NOTÍCIA
O economista e superintendente executivo do Instituto Unibanco Ricardo Henriques é uma das pessoas mais aclamadas quando o assunto é política pública educacional. Consciente dos problemas estruturais que dificultam a garantia do desenvolvimento pleno e integral das crianças e jovens brasileiros, em entrevista ele defende […]
Publicado em 17/10/2022
O economista e superintendente executivo do Instituto Unibanco Ricardo Henriques é uma das pessoas mais aclamadas quando o assunto é política pública educacional. Consciente dos problemas estruturais que dificultam a garantia do desenvolvimento pleno e integral das crianças e jovens brasileiros, em entrevista ele defende estratégias que tratem desigualmente os desiguais.

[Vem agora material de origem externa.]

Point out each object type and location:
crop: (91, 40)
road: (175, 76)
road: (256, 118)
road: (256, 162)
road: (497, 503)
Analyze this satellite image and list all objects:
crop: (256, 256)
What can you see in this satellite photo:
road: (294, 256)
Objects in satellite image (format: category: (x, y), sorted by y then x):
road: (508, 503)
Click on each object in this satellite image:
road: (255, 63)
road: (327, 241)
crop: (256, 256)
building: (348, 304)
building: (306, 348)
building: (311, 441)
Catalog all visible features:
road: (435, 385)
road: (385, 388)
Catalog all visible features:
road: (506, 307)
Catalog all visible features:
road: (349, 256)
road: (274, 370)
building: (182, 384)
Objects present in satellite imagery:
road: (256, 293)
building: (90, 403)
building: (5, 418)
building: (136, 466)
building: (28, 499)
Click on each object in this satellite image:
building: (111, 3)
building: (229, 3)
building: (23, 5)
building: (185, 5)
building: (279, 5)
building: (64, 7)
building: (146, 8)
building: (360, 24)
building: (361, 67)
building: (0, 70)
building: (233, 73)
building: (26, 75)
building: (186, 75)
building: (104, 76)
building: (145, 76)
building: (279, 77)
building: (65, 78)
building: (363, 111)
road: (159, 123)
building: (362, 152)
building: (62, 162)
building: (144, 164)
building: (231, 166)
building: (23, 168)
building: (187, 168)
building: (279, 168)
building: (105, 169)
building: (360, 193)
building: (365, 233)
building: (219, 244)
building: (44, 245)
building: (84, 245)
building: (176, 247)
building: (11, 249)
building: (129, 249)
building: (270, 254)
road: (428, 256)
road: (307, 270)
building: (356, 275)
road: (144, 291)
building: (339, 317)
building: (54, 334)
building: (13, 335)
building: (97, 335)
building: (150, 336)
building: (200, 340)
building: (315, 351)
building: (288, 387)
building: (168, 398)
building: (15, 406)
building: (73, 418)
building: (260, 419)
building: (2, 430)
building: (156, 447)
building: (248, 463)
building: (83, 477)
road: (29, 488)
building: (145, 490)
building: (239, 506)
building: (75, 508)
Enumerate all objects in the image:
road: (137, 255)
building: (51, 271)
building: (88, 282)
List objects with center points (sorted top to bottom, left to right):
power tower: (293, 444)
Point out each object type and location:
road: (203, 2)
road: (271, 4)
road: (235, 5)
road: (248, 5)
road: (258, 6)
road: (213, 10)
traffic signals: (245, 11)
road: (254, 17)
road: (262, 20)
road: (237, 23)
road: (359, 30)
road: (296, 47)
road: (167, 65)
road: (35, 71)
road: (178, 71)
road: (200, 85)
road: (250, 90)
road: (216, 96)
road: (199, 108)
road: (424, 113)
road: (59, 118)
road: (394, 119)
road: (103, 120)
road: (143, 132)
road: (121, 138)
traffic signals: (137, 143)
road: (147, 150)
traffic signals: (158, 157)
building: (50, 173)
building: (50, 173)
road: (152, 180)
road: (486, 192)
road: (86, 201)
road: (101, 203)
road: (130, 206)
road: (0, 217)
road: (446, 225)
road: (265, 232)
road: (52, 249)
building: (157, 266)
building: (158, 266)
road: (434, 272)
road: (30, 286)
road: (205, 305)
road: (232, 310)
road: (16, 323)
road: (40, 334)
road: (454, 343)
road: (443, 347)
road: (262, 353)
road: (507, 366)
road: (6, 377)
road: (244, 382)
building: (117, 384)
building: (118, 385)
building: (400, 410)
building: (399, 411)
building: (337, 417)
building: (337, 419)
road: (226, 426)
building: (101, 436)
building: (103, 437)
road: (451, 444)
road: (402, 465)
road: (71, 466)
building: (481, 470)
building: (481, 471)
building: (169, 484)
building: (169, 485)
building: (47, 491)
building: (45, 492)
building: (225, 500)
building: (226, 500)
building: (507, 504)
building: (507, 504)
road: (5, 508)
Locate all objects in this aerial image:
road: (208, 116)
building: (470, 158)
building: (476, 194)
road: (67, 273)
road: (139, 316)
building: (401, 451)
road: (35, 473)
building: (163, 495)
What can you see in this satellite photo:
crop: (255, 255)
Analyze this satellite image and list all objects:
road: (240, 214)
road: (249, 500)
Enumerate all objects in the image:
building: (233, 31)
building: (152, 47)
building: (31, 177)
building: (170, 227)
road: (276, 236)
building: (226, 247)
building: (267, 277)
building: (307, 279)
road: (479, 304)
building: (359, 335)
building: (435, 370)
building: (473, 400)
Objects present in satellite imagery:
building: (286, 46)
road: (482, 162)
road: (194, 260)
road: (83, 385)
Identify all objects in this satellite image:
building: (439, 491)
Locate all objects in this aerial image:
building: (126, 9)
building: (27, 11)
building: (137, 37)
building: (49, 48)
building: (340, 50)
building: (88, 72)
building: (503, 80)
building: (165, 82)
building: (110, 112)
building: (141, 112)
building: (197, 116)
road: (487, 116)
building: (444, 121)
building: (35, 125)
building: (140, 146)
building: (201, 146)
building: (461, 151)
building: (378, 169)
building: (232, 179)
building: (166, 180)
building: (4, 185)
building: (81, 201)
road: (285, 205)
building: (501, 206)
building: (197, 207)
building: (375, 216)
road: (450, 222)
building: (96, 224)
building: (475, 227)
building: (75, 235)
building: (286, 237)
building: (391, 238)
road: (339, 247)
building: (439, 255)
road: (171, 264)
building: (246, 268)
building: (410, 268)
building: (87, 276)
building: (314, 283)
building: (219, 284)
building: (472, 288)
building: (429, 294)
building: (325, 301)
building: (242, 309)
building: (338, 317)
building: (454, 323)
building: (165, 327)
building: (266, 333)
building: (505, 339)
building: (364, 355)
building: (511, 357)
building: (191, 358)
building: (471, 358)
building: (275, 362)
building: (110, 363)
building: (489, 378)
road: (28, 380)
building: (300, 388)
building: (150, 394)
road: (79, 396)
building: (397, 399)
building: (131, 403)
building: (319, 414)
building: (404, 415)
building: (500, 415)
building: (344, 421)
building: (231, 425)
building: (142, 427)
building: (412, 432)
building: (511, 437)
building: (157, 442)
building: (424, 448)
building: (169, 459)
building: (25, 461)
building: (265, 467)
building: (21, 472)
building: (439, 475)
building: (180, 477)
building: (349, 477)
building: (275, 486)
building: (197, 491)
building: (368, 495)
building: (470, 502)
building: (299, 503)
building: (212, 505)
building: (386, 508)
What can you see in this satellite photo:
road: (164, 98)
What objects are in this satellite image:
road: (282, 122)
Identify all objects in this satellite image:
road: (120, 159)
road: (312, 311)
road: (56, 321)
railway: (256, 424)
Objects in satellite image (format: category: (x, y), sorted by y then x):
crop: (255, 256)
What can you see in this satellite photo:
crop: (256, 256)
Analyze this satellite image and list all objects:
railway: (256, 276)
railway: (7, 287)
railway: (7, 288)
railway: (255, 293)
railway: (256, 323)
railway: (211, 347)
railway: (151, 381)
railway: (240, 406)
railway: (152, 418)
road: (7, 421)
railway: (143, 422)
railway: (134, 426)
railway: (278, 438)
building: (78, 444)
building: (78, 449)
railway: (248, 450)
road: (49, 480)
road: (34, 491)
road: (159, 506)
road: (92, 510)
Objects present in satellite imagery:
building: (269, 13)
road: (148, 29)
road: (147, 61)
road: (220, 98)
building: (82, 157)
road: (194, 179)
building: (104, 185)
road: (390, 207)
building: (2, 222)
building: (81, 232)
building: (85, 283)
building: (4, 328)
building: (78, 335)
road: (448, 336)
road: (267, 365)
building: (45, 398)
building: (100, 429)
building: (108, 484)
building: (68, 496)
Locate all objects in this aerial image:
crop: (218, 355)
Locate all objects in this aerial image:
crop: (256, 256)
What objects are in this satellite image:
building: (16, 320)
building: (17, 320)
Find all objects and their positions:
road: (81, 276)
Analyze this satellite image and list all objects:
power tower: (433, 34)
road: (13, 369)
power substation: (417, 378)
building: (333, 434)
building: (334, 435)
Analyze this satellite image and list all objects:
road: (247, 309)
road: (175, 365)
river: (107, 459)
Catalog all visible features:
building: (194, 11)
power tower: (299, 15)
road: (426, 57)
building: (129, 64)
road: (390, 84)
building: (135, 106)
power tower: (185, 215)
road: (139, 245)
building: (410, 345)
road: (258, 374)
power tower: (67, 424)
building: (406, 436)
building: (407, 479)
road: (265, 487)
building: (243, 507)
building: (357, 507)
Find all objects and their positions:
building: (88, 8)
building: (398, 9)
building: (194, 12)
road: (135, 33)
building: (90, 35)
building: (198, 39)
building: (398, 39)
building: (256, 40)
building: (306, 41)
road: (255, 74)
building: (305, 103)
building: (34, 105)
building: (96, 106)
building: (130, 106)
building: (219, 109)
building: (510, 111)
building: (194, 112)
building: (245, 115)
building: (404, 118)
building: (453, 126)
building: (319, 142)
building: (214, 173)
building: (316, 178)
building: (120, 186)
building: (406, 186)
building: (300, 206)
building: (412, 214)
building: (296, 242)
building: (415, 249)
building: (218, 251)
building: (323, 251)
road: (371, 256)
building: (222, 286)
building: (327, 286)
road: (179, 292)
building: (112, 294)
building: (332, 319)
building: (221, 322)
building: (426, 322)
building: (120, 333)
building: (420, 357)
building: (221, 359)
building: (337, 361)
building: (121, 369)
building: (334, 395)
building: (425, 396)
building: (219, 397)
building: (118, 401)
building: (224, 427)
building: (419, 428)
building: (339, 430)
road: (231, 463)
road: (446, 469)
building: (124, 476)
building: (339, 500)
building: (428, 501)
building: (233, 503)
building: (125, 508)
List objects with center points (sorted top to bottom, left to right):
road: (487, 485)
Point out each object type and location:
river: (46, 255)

Nesta entrevista, destaca a importância e os efeitos de bons diretores e diretoras escolares. Para isso, diz: “temos que ter estratégias de uma escola nacional ou escolas estaduais de formação de gestores adequadas [às competências que todos os líderes escolares devem ter]”. Escola em tempo integral também foi pauta da conversa. Confira.
(A conversa também está em nosso podcast. Caso queira escutar, clique aqui).
Em todas as experiências exitosas do mundo temos não só uma carreira de direção com parâmetros e critérios de acesso à responsabilidade de ser um diretor ou ser um coordenador pedagógico, como também de permanência nessa função.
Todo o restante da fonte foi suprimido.